BY ALEXANDRA CARTER
Minneapolis needs rent control. It will solve a lot of looming problems but it won’t solve all of our problems. And the more it’s watered down by the city government, the less it will help. Those were the messages in a Zoom webinar attended by over 70 people on Tuesday, Jan. 26.
The rent control panel discussion event was hosted by Robin for Minneapolis. Who is Robin and what is she for in Minneapolis? Robin Wonsley Worlobah is running to be Minneapolis’ first Black socialist City Council member. She is opposing current City Council member and Green Party member Cameron Gordon in the 2nd Ward. Robin was very active in the Fight for 15 and later was a community leader in the George Floyd uprising.
The basis and priorities of her campaign are stated thus on the Robin for Minneapolis Facebook page: “We can win rent control and public safety beyond policing by bringing mass movements into City Hall.” Robin is a member of Twin Cities Democratic Socialists of America (TCDSA). (Note that TCDSA says they have not opened up their endorsement process yet.) Three days before the panel discussion, she was walking the picket line with other TCDSA members in St. Paul Park in support of Teamsters striking at Marathon Refinery. So she doesn’t just talk the talk.
The panel discussion was lively, informative and inspiring. Robin moderated, and the three panelists were Ginger Jentzen (member of Socialist Alternative and former director of 15Now, the organization that won a $15 minimum wage in Minneapolis); Nichole Buehler (executive director of Harrison Neighborhood Association); and Vanessa del Campo Cachon (member of Renters United for Justice and Sky Without Limits Housing Co-op Community).
All three women are also leaders in the coalition called Minneapolis United for Rent Control (MURC). Although they all four (including Robin) work very closely together on rent control, the panelists made it clear they were speaking as advocates of that, and not as an endorsement of Robin’s campaign.
Jentzen kicked off the discussion with an answer to the first question: What makes for successful rent control policy and what are the most important details to focus on? She referred back to how bad the response to the COVID pandemic was, and invited us to imagine how much better it would have been had it been developed by health care professionals. Similarly, now the city has a housing crisis, which was here well before COVID but is being exacerbated by it. This needs a community-informed response.
What makes a successful rent control policy is that it’s based on listening to renters and what they need to be able to stay in their homes. The important detail along the way to achieving it is to recognize that developers and the pundits who love them will lie about rent control and we have to counter those lies. The important detail is to beware of “carve-outs” and developer friendly loopholes.
Nichole expanded on those themes. Examples of carve-outs in rent control include setting the allowable increases at CPI-plus (Consumer Price Index-plus). The “plus” is there to guarantee profit to landlords and developers. Another carve-out is exclusion of single-family and duplex rentals from rent control. This would exclude much of the rental property in North Minneapolis, where housing is most in crisis.

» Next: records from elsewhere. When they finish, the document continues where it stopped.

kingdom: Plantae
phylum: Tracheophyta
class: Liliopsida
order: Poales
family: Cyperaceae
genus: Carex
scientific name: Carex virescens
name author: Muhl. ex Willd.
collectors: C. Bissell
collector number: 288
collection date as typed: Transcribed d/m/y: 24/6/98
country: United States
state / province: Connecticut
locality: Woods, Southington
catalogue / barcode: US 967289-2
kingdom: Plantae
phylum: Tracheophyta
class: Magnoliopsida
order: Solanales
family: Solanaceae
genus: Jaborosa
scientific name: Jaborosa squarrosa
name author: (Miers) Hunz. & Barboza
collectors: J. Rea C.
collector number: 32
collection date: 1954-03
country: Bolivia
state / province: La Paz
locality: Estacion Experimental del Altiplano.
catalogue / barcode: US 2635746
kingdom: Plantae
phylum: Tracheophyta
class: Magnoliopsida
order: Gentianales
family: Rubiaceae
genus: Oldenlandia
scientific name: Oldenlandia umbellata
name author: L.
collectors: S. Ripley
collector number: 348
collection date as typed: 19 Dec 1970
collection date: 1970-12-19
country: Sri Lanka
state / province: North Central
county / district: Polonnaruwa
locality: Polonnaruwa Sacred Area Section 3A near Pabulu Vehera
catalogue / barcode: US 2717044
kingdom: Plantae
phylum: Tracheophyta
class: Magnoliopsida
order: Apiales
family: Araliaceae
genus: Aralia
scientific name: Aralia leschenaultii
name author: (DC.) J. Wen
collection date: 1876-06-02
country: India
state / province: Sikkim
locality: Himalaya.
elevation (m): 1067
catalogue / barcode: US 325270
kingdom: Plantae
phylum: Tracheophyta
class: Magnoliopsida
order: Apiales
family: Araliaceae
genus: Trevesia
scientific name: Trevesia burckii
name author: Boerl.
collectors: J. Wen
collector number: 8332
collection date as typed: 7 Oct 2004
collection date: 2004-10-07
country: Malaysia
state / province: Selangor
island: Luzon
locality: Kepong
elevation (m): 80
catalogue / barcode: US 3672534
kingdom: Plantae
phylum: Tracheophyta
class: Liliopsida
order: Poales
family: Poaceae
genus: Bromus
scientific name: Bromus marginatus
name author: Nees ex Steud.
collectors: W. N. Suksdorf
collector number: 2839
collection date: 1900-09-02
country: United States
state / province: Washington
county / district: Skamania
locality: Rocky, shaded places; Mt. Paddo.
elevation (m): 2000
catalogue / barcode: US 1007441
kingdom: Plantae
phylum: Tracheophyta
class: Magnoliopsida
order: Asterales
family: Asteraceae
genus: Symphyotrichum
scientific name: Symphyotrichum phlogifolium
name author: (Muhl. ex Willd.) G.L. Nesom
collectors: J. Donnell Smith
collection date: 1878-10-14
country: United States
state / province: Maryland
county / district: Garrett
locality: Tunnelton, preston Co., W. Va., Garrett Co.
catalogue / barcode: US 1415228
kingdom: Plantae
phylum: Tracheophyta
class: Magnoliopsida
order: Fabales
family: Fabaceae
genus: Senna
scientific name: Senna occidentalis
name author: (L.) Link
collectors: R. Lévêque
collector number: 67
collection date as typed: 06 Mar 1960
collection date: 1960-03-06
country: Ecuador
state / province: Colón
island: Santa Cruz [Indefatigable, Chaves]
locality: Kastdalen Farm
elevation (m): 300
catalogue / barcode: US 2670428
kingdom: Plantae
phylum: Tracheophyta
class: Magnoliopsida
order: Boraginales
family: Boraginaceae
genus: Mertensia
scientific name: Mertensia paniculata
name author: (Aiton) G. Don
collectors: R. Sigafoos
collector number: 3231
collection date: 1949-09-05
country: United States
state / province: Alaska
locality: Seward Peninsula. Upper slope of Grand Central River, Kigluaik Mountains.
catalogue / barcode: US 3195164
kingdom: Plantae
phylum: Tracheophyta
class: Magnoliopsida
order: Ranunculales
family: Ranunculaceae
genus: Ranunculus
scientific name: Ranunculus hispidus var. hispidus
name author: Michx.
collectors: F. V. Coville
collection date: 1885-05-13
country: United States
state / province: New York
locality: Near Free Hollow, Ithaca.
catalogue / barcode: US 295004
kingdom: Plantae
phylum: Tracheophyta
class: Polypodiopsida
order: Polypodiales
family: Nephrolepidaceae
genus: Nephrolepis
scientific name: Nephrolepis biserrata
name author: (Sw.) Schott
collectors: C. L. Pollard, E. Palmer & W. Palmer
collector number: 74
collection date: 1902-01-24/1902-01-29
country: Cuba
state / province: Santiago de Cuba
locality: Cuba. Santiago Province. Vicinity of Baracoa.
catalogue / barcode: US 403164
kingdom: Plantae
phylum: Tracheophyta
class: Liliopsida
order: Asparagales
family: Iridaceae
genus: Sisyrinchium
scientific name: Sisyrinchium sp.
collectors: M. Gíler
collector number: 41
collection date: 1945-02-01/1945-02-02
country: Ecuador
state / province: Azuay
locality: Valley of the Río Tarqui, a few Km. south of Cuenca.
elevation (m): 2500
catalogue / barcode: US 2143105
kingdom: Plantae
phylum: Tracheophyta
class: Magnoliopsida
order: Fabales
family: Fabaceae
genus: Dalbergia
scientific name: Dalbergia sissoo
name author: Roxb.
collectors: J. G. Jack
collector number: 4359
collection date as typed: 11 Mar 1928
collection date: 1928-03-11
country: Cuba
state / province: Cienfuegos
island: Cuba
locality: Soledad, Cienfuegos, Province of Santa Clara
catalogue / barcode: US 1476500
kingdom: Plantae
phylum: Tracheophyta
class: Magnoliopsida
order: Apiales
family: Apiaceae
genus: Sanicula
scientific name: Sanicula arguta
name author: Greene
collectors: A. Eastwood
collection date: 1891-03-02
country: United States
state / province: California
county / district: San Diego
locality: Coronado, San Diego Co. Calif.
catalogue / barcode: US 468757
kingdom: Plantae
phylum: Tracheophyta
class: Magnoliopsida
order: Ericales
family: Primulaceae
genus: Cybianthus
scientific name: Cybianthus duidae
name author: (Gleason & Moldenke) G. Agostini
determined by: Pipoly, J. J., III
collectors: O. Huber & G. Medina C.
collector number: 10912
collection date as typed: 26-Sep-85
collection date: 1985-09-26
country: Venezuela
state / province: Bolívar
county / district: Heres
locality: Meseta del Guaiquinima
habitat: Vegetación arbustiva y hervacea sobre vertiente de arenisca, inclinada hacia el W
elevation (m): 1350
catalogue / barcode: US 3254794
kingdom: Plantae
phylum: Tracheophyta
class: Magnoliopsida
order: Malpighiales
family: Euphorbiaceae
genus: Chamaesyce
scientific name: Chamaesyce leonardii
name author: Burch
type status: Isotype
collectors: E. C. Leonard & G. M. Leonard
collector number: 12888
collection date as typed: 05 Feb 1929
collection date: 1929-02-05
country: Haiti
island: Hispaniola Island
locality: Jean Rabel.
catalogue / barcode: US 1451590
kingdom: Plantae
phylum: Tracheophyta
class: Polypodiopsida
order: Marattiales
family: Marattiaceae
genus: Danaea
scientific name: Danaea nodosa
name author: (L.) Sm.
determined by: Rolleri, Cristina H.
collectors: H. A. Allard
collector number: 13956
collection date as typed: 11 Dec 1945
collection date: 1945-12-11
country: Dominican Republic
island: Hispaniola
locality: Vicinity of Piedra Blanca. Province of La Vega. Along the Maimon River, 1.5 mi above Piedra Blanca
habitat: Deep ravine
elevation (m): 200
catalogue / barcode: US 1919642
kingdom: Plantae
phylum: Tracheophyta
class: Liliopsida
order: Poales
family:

Vanessa focused on how the COVID epidemic is impacting struggling families. People are having to choose between paying rent and eating. Hours are cut, children are at home all day and need care, and in the background, eviction is a constant threat.
In later rounds, Ginger drew a lot of lessons for future organizing in rent control from the successes as well as setbacks and obstacles in the Fight for 15. Nichole expounded on the (hopefully) upcoming charter amendment votes, clarifying that the charter amendments will only open a pathway to passing rent control, but are not a rent control policy in themselves. Vanessa stressed the need to empower those most impacted by the housing crisis to speak and lead, because they are under threats that often make them afraid to do so.
Here are some key points both from the panel and from the document (www.facebook.com/inquilinxsunidxs/posts/3622947001132613) on the MURC Facebook page:
• Rent control must be tied to the property, not the tenant.
• Rent control must be retroactive, to avoid price-gouging.
• It should not have carve-outs for smaller properties but must apply to all properties in the city.
• It should not allow “CPI-plus” rent increases that guarantee profit.
• It should not have “vacancy decontrol” where as soon as a unit is temporarily vacant, the rent can be increased.
• In campaigning for rent control, a lot of myths need to be debunked. A big one is that “Rent control doesn’t work” because rents in rent-controlled areas are “skyrocketing.” (If so, they are rising due to developer-friendly loopholes and carve-outs like those described above.)
• Another myth is that rent control suppresses new housing construction. Data shows quite the opposite.